▼

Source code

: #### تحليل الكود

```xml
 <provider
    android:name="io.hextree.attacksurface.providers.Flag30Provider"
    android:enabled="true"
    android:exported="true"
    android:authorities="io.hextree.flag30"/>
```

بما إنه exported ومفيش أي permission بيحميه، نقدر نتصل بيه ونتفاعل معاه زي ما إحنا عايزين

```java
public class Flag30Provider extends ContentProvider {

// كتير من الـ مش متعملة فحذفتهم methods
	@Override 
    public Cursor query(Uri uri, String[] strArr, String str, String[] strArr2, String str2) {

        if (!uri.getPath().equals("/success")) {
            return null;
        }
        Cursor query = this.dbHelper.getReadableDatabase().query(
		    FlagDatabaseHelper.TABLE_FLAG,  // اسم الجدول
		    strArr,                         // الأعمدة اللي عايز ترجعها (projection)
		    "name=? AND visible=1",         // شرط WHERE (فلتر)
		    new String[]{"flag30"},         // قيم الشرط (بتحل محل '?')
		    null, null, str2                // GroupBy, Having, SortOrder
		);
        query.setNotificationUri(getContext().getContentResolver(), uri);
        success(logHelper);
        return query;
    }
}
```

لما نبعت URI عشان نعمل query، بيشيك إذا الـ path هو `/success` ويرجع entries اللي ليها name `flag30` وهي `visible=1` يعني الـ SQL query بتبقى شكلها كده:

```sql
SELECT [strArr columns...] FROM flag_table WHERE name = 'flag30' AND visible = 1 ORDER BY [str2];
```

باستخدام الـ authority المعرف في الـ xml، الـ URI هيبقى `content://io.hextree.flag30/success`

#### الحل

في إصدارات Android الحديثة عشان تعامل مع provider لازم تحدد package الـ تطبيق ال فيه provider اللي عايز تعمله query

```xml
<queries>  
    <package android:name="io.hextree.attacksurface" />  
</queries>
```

▲

• _AIM OF THE TASK_:
All the material, top to bottom: write it out again precisely.

• _SOLUTION FOR THIS PROBLEM_:
Source code

: #### تحليل الكود

```xml
 <provider
    android:name="io.hextree.attacksurface.providers.Flag30Provider"
    android:enabled="true"
    android:exported="true"
    android:authorities="io.hextree.flag30"/>
```

بما إنه exported ومفيش أي permission بيحميه، نقدر نتصل بيه ونتفاعل معاه زي ما إحنا عايزين

```java
public class Flag30Provider extends ContentProvider {

// كتير من الـ مش متعملة فحذفتهم methods
	@Override 
    public Cursor query(Uri uri, String[] strArr, String str, String[] strArr2, String str2) {

        if (!uri.getPath().equals("/success")) {
            return null;
        }
        Cursor query = this.dbHelper.getReadableDatabase().query(
		    FlagDatabaseHelper.TABLE_FLAG,  // اسم الجدول
		    strArr,                         // الأعمدة اللي عايز ترجعها (projection)
		    "name=? AND visible=1",         // شرط WHERE (فلتر)
		    new String[]{"flag30"},         // قيم الشرط (بتحل محل '?')
		    null, null, str2                // GroupBy, Having, SortOrder
		);
        query.setNotificationUri(getContext().getContentResolver(), uri);
        success(logHelper);
        return query;
    }
}
```

لما نبعت URI عشان نعمل query، بيشيك إذا الـ path هو `/success` ويرجع entries اللي ليها name `flag30` وهي `visible=1` يعني الـ SQL query بتبقى شكلها كده:

```sql
SELECT [strArr columns...] FROM flag_table WHERE name = 'flag30' AND visible = 1 ORDER BY [str2];
```

باستخدام الـ authority المعرف في الـ xml، الـ URI هيبقى `content://io.hextree.flag30/success`

#### الحل

في إصدارات Android الحديثة عشان تعامل مع provider لازم تحدد package الـ تطبيق ال فيه provider اللي عايز تعمله query

```xml
<queries>  
    <package android:name="io.hextree.attacksurface" />  
</queries>
```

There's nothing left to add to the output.